Bilangan 1 adalah abstraksi dari ‘satu Sapi’ dan bilangan 2 adalah abstraksi dari ‘dua Sapi’. Atau, misal yang lain, adalah abstraksi dari “satu ayam ditambah satu ayam” adalah “dua ayam”.
Dalam cara berhitungnya orang Atoin Meto, mereka menghitungnya dengan membuat pengelompokan yang diberi nama tersendiri. Nama (lambang) tersebut menggambarkan jumlah (biasanya jagung) yang sudah mereka sepakati.
Masyarakat Atoin Meto menggunakan nama: satu ikat, satu tali, satu suku, satu liar, dan satu kuda untuk menggambarkan jumlah hasil panen. Penjelasannya, sebagai berikut:
*Satu ikat= 8 buler jagung.
*Satu tali= 2 Ikat.
*Satu suku= 12 tali.
*Satu liar= 4 Suku
*Satu kuda= 20 ikat atau 10 tali.
Pertama, 1 ikat = 8 buler jagung. Artinya, dalam satu ikat terdiri dari delapan buler jagung
Kedua, 1 tali = 2 ikat. Artinya, dalam satu tali terdapat dua ikat. Dalam 2 ikat jagung terdapat 16 buler jagung, atau satu ikat (8) + satu ikat (8)= 16 buler jagung.
Ketiga, 1 suku = 12 tali. Artinya, dalam satu suku terdapat 12 tali. Dalam 1 suku terdapat 192 buler jagung, atau 16×12= 192.
Keempat, 1 liar = 4 suku. Artinya, dalam satu liar terdapat 4 suku. Dalam 1 liar terdapat 768 buler jagung, atau 192×4= 768.

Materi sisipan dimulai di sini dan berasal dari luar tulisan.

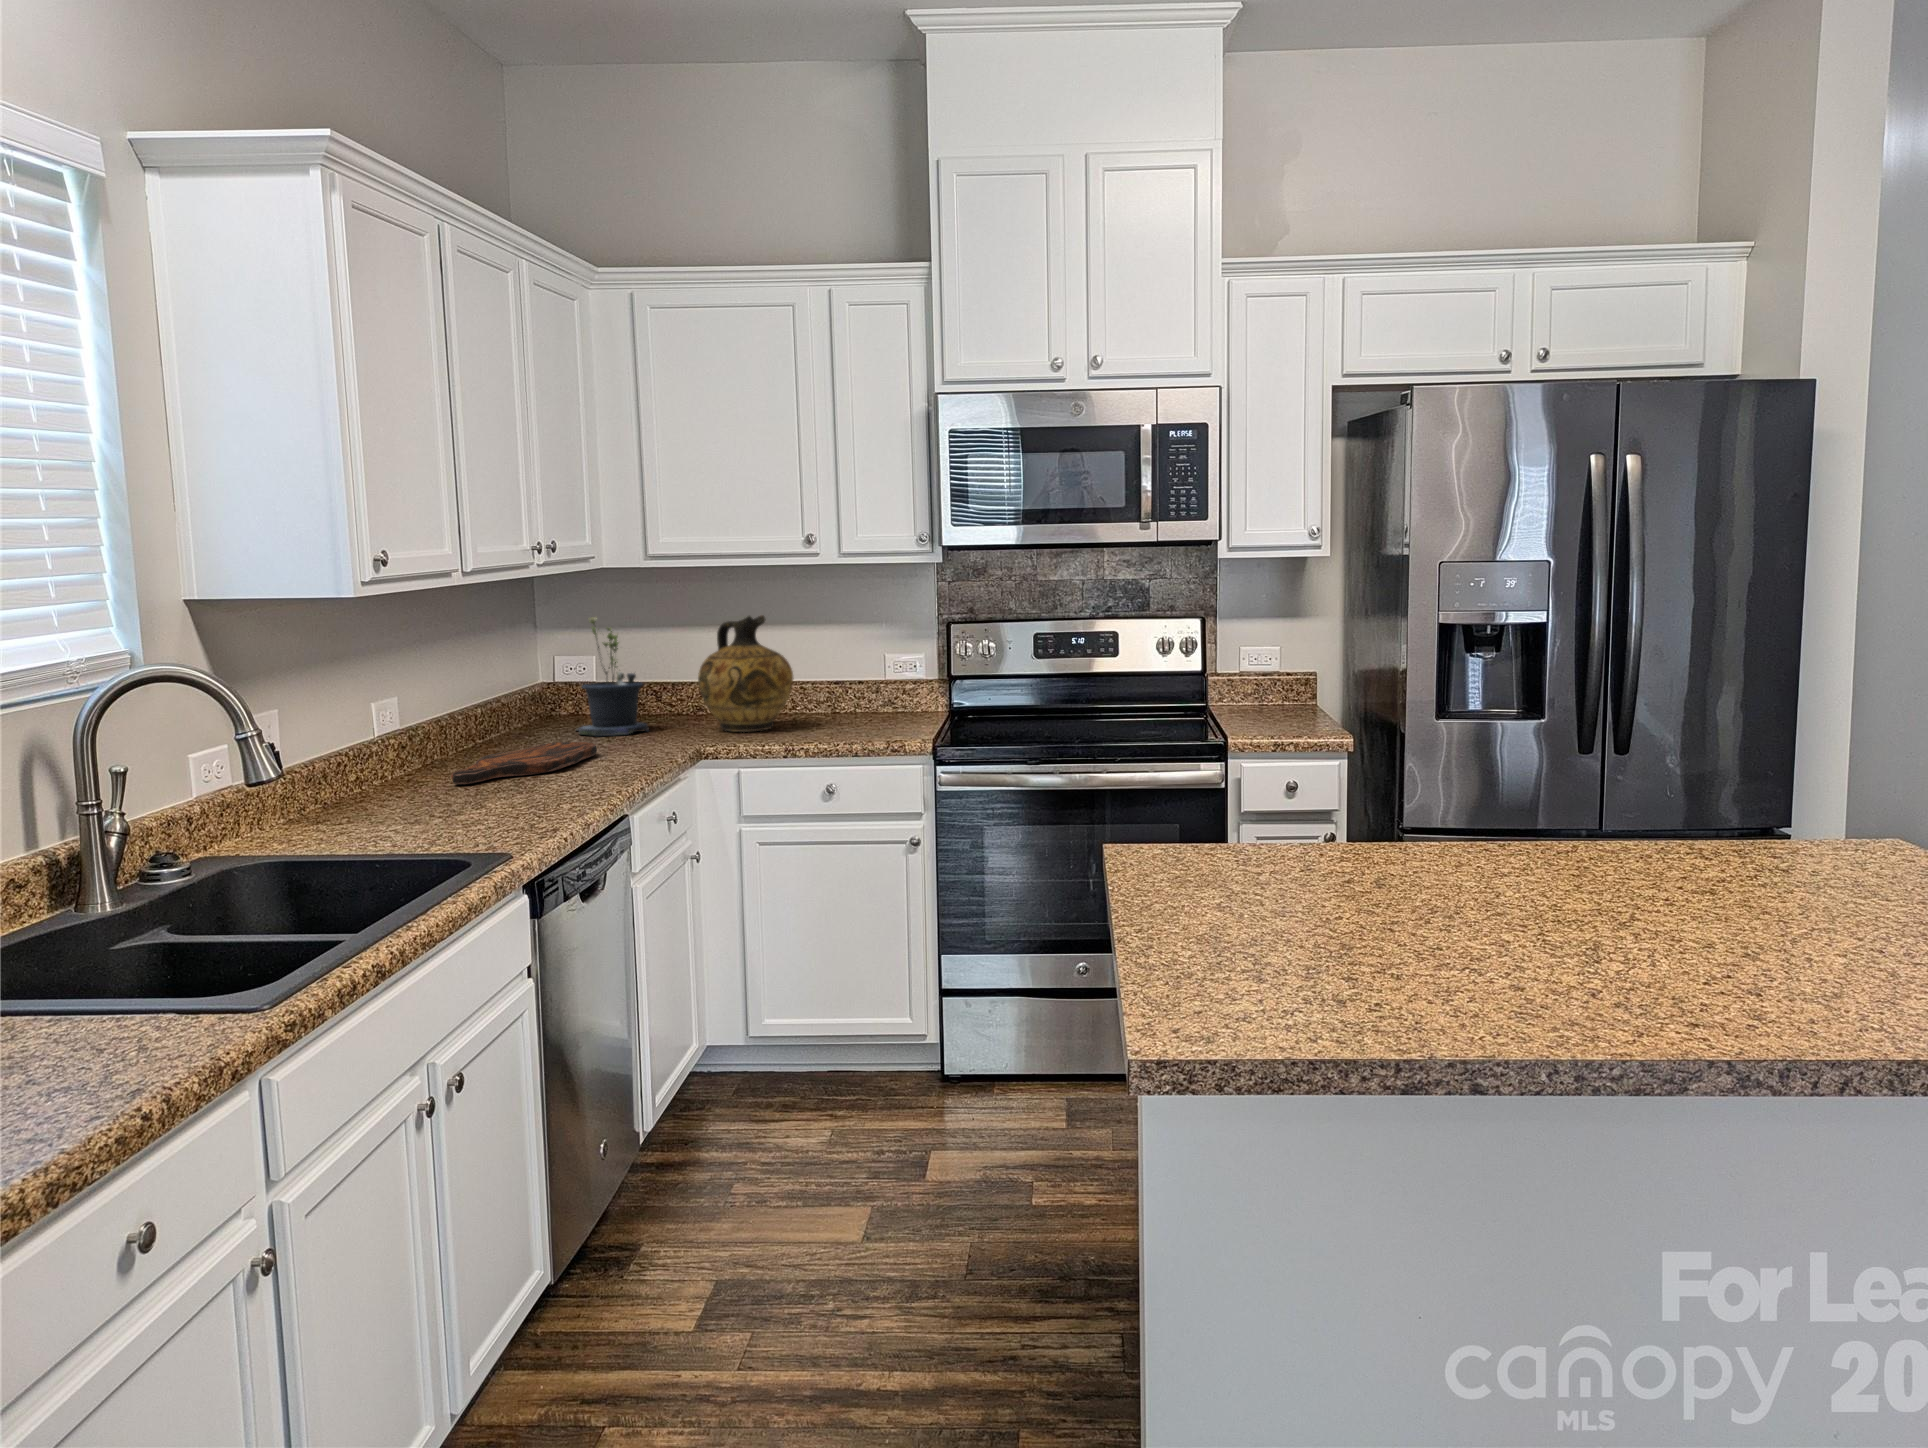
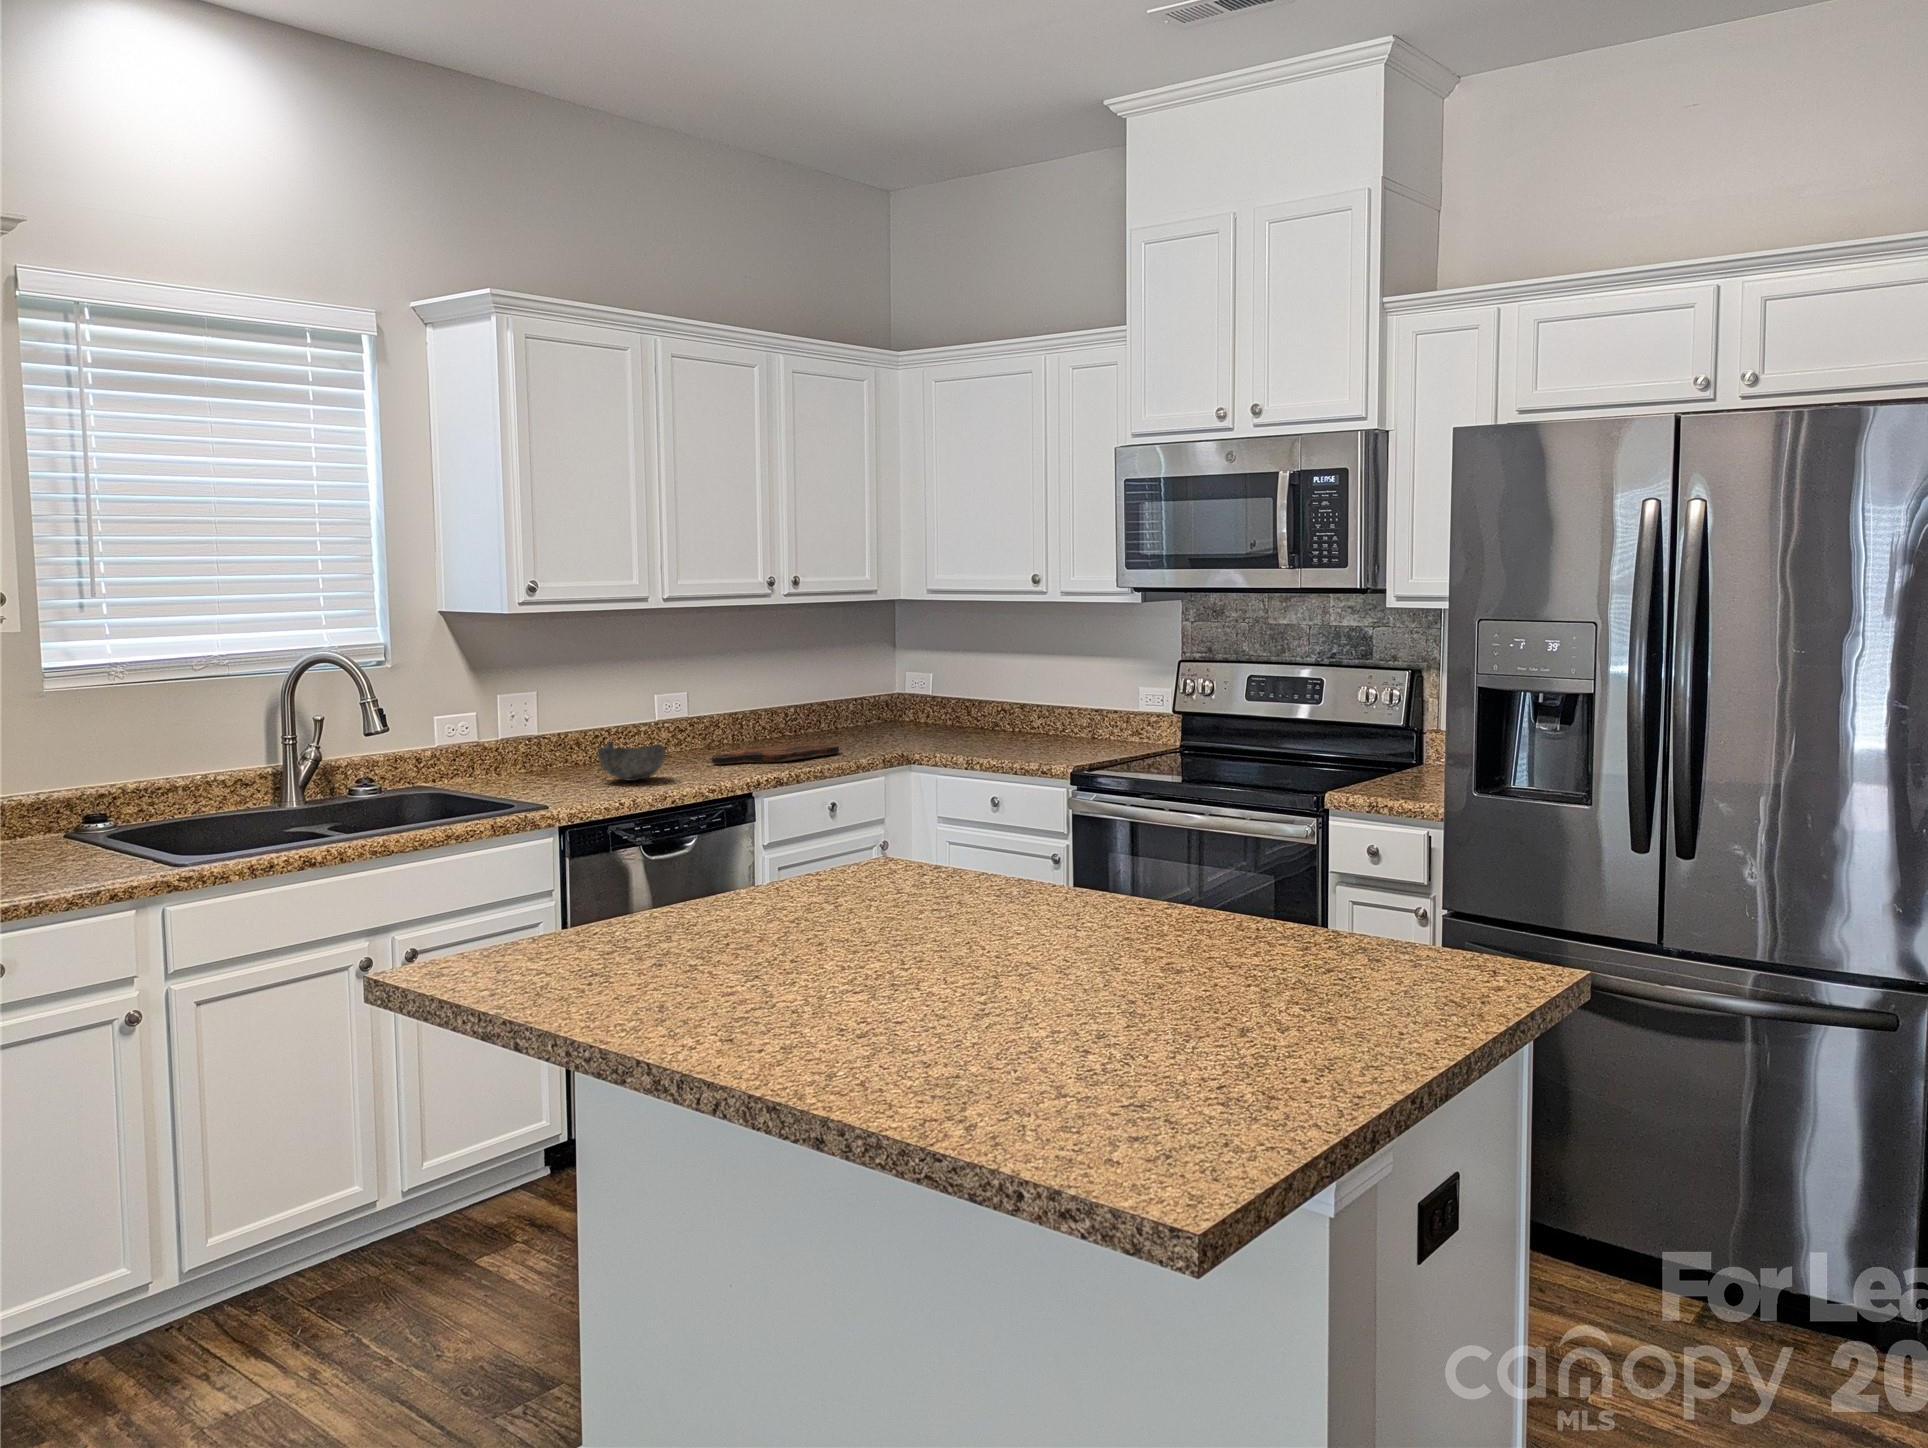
ceramic jug: present [698,615,794,732] -> none [948,648,1028,747]
potted plant: present [576,617,649,736] -> none [871,644,927,742]
bowl: none [323,761,450,824] -> present [597,741,665,781]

Kelima, 1 kuda = 20 ikat atau 10 tali. Dalam 1 kuda terdapat 160 buler jagung. Atau 10×16, atau bisa juga 20×8 =160.
* Mengukur jarak dan jumlah jiwa
Mengukur umumnya berkaitan dengan pertanyaan “berapa (panjang, lebar, tinggi, lama, dan banyak)”. Pada masyarakat Atoin Meto, alat ukur yang digunakan sangat bervariasi baik jenis maupun penggunaannya. Misalnya, untuk mengukur panjang dan lebar suatu lahan, masyaratkat Atoin Meto pada zaman dahulu sering menggunakan 5 jingkal (dari ujung ibu jari sampai ke ujung jari telunjuk) orang dewasa untuk ukuran 1 meter.